[Dataset excerpts]
......

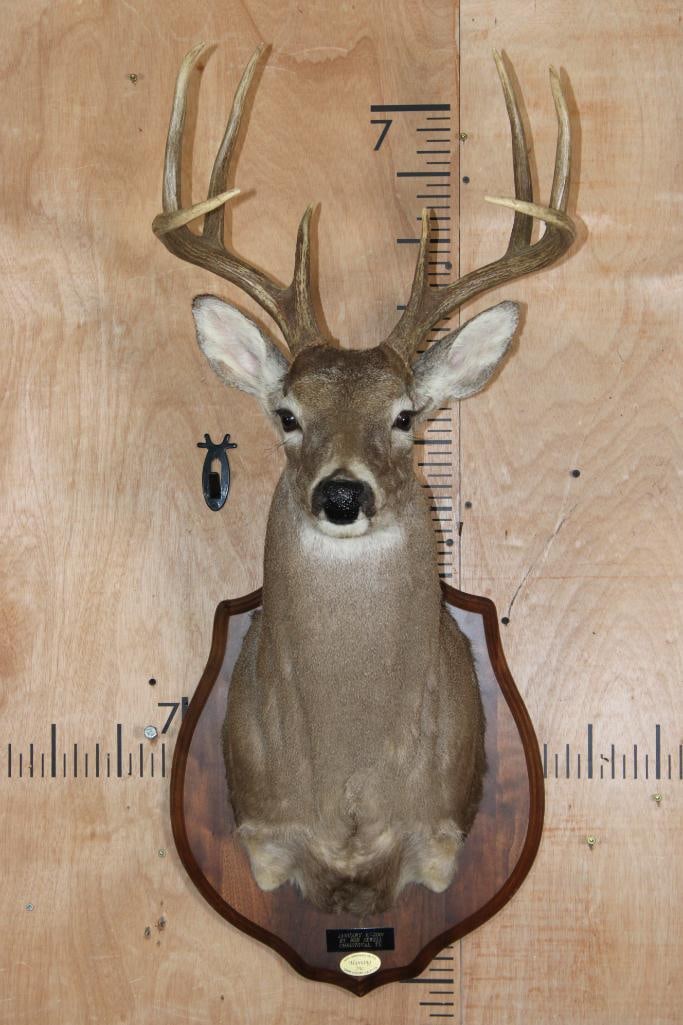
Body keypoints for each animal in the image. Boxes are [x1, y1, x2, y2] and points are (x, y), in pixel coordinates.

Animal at [153, 43, 574, 915]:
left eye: (407, 414)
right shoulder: (262, 833)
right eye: (285, 413)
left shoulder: (443, 834)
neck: (349, 792)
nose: (341, 494)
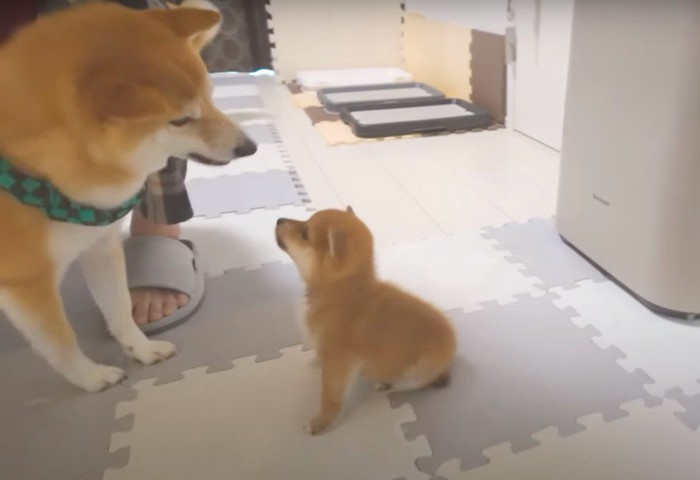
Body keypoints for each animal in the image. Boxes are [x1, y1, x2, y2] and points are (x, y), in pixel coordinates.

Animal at [0, 1, 258, 392]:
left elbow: (120, 307)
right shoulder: (27, 284)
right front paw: (91, 378)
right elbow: (62, 343)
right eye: (180, 120)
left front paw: (142, 349)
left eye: (211, 98)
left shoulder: (99, 244)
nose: (250, 147)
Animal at [276, 208, 456, 434]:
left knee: (414, 383)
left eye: (305, 233)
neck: (340, 292)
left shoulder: (339, 362)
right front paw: (316, 358)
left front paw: (320, 422)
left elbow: (330, 398)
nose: (278, 219)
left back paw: (385, 384)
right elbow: (319, 351)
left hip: (419, 368)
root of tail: (451, 353)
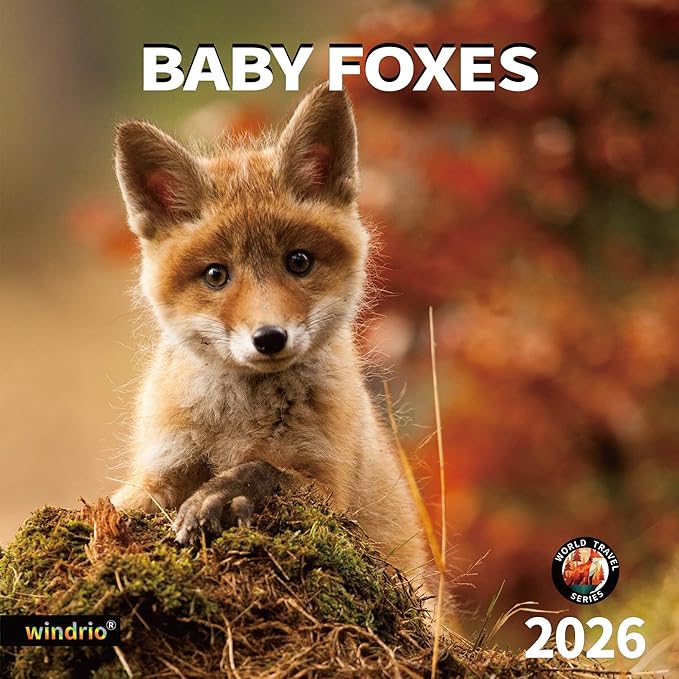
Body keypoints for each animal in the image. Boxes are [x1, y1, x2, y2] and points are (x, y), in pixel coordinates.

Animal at [111, 82, 430, 595]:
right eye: (216, 274)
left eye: (298, 261)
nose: (269, 338)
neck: (238, 422)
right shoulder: (158, 470)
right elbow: (120, 506)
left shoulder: (329, 488)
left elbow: (265, 469)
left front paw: (221, 497)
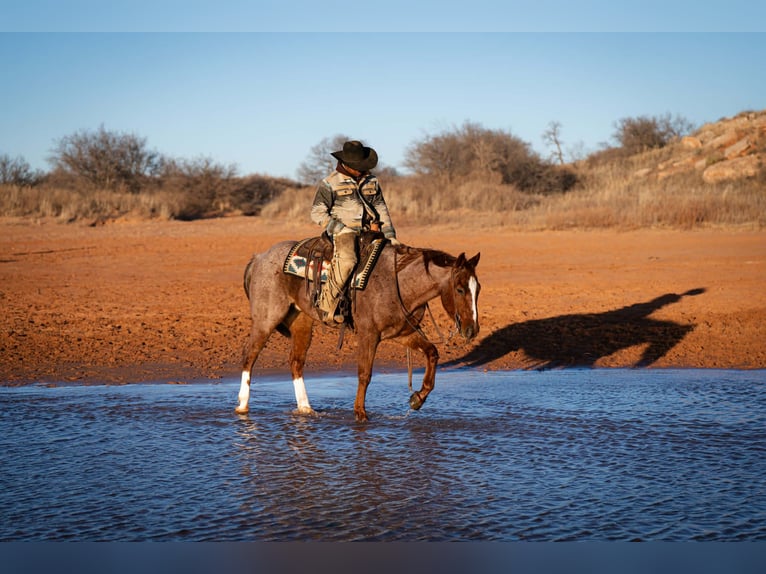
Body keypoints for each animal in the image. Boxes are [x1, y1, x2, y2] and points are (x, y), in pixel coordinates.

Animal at [237, 234, 481, 422]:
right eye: (459, 289)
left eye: (477, 288)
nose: (472, 330)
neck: (398, 283)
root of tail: (259, 258)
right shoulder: (368, 334)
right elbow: (365, 374)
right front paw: (360, 413)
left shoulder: (403, 333)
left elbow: (433, 353)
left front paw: (417, 400)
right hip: (266, 319)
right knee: (250, 355)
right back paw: (242, 406)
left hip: (301, 323)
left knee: (296, 362)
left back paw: (306, 409)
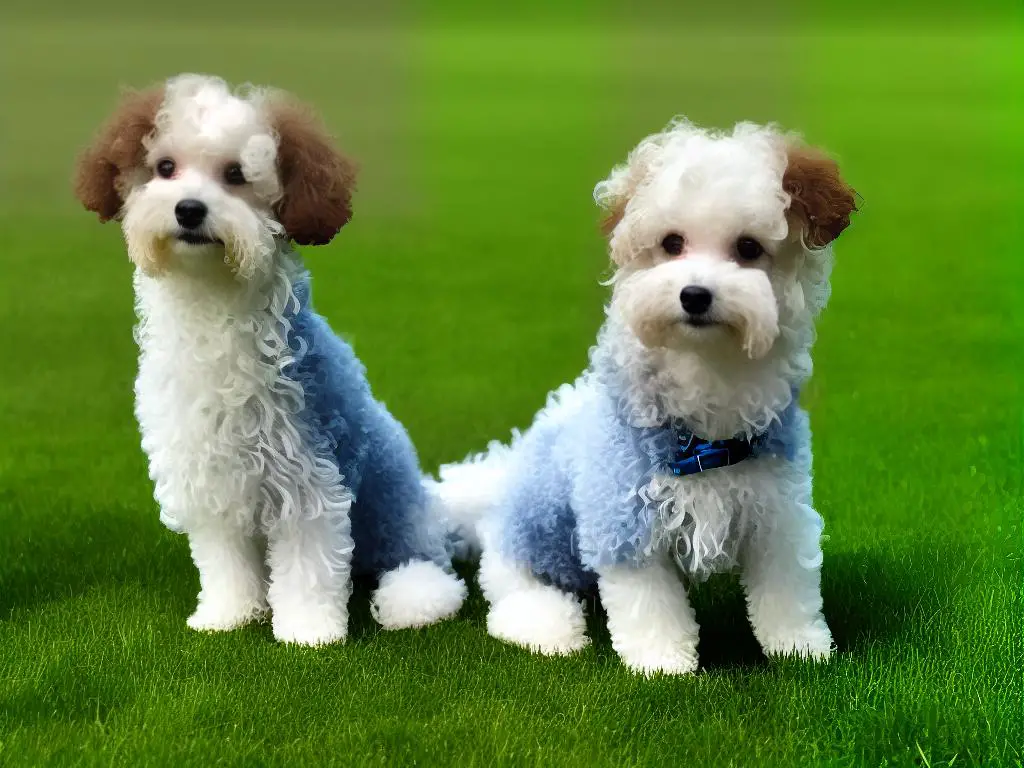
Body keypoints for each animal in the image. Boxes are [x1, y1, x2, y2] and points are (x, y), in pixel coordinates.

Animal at [74, 75, 466, 647]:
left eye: (237, 174)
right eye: (164, 166)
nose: (189, 209)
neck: (212, 304)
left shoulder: (308, 472)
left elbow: (308, 566)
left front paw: (309, 633)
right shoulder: (210, 474)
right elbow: (223, 562)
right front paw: (228, 615)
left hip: (393, 502)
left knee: (424, 566)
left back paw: (412, 601)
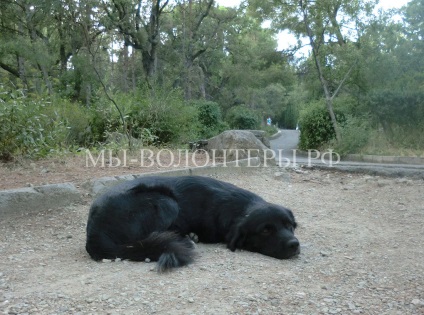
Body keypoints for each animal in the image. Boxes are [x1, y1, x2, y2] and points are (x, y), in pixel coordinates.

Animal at [85, 175, 298, 272]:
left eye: (290, 226)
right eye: (265, 230)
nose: (294, 244)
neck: (240, 206)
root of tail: (94, 234)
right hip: (166, 201)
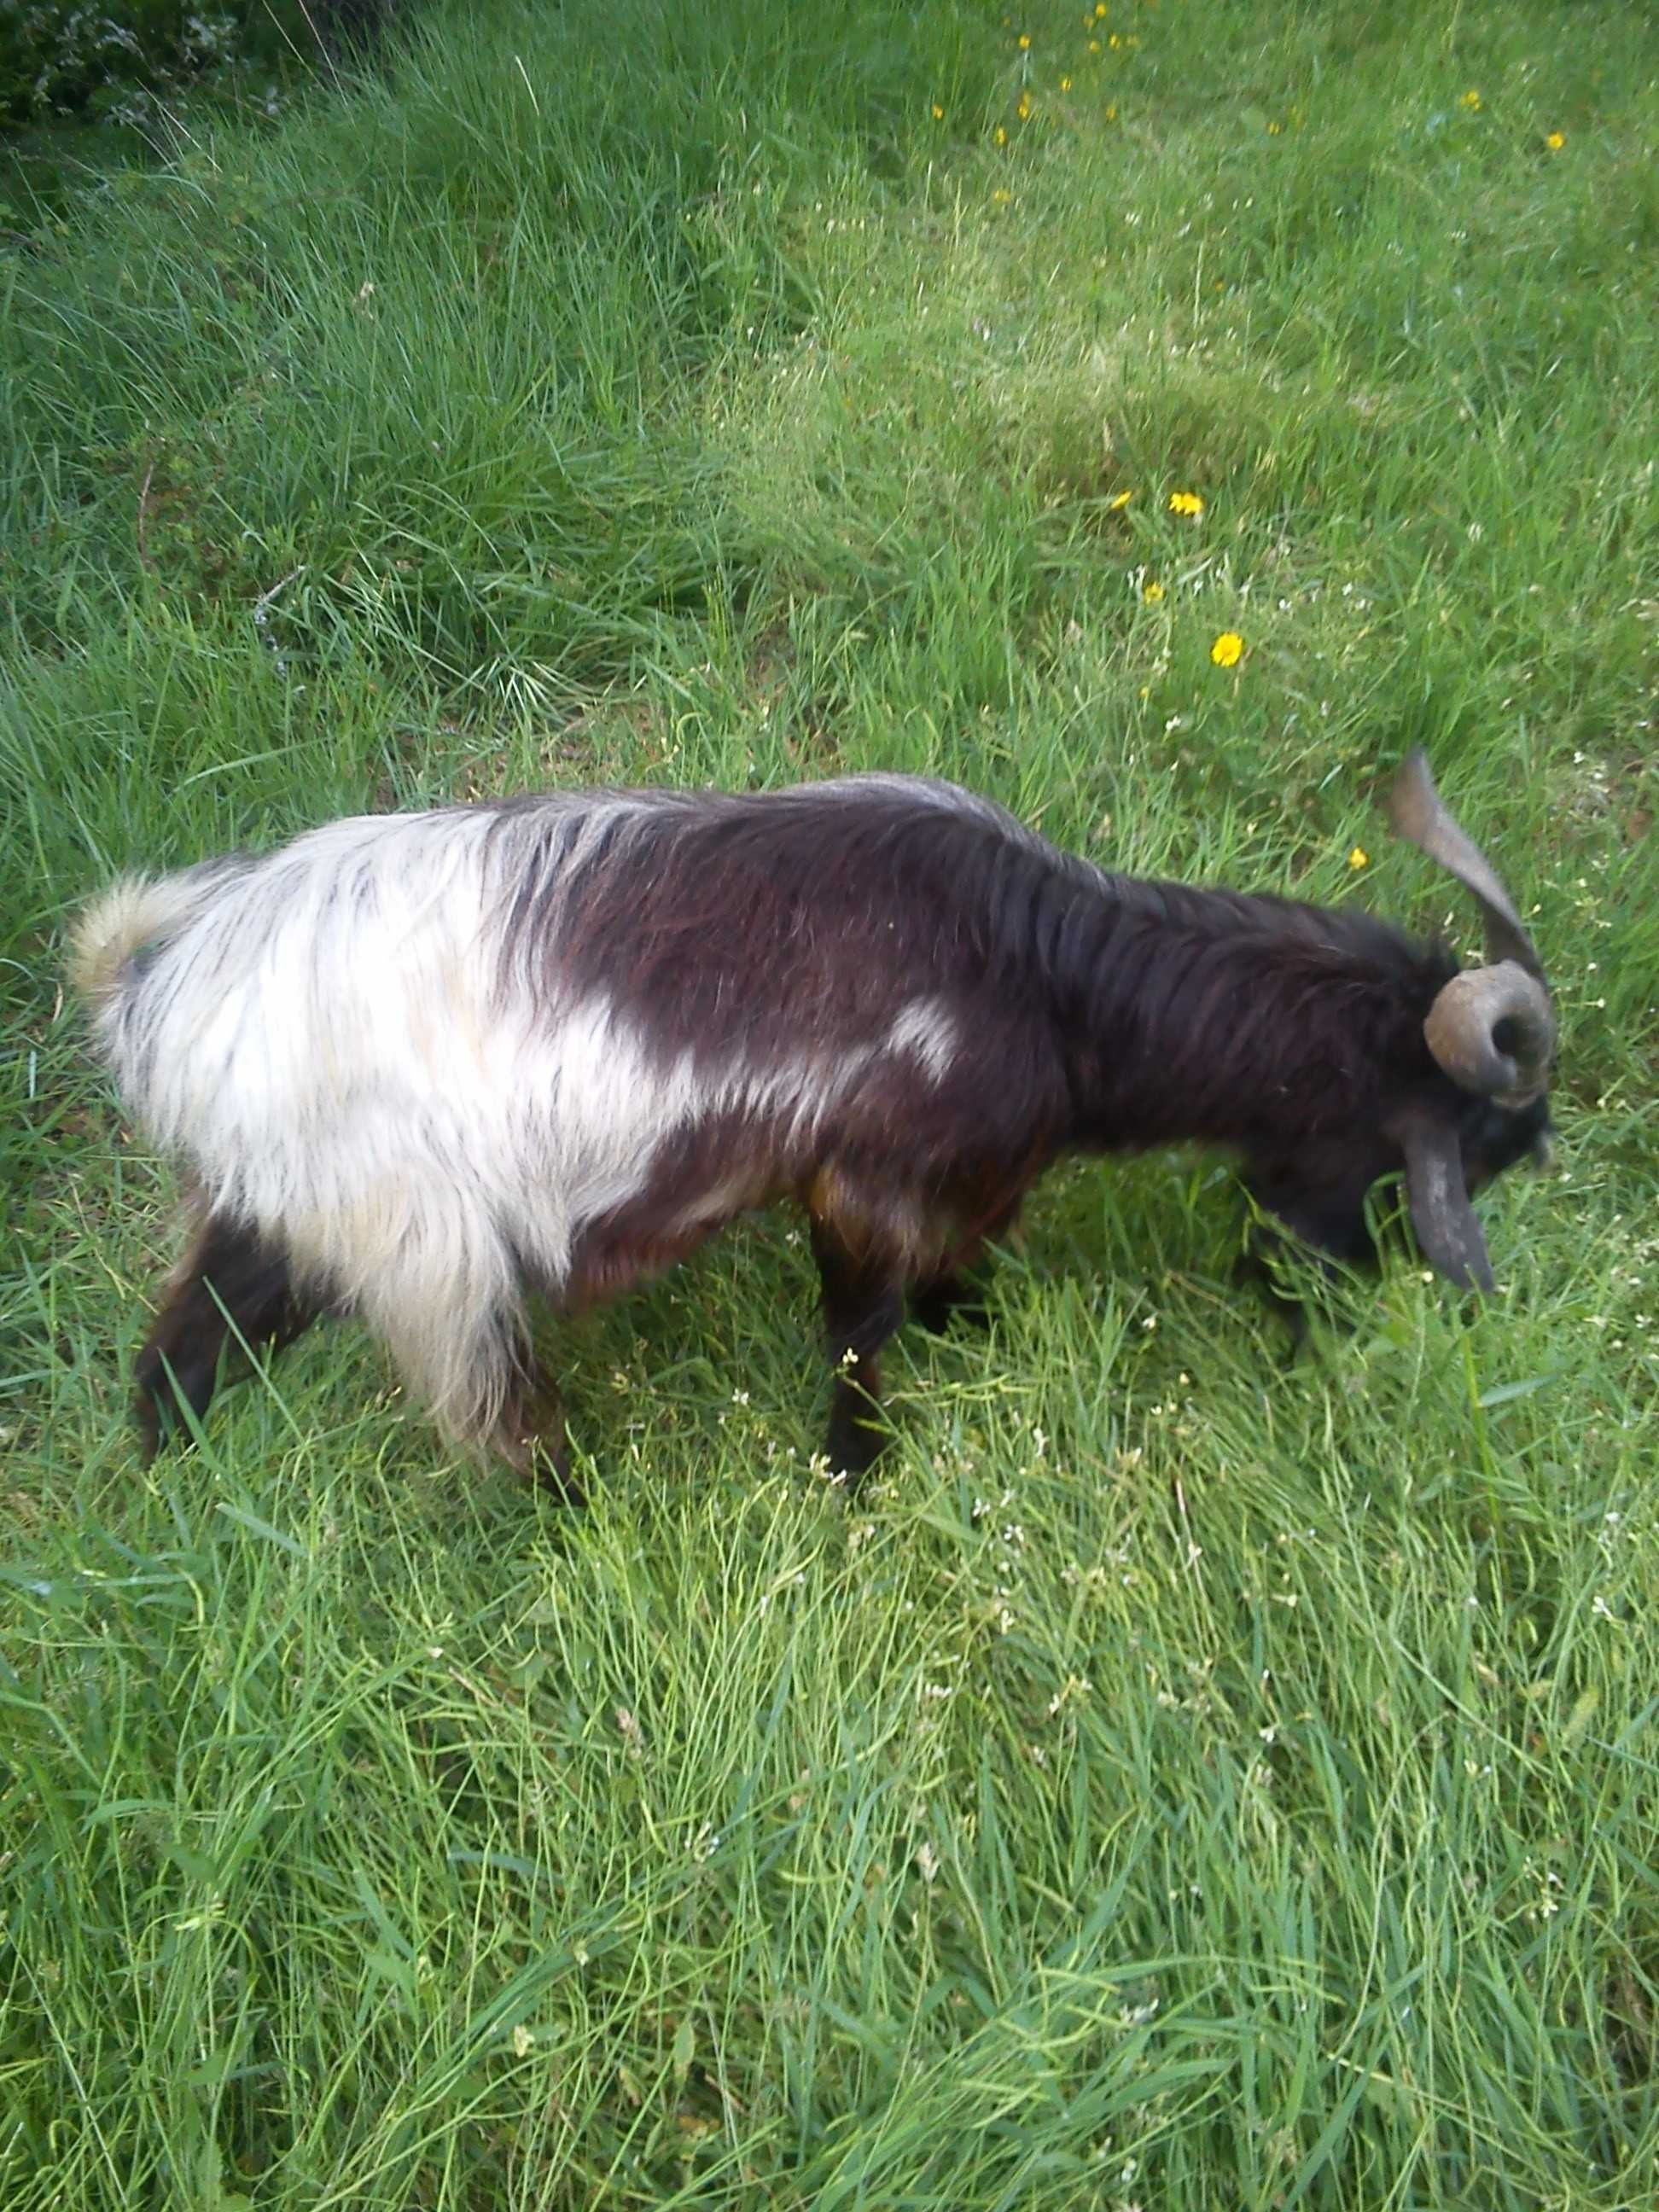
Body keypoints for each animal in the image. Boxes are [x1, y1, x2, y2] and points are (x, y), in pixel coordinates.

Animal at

......

Scan the records above and report every line with the string "back".

left back paw: (385, 384)
right back paw: (242, 406)
left back paw: (306, 409)
left back paw: (412, 601)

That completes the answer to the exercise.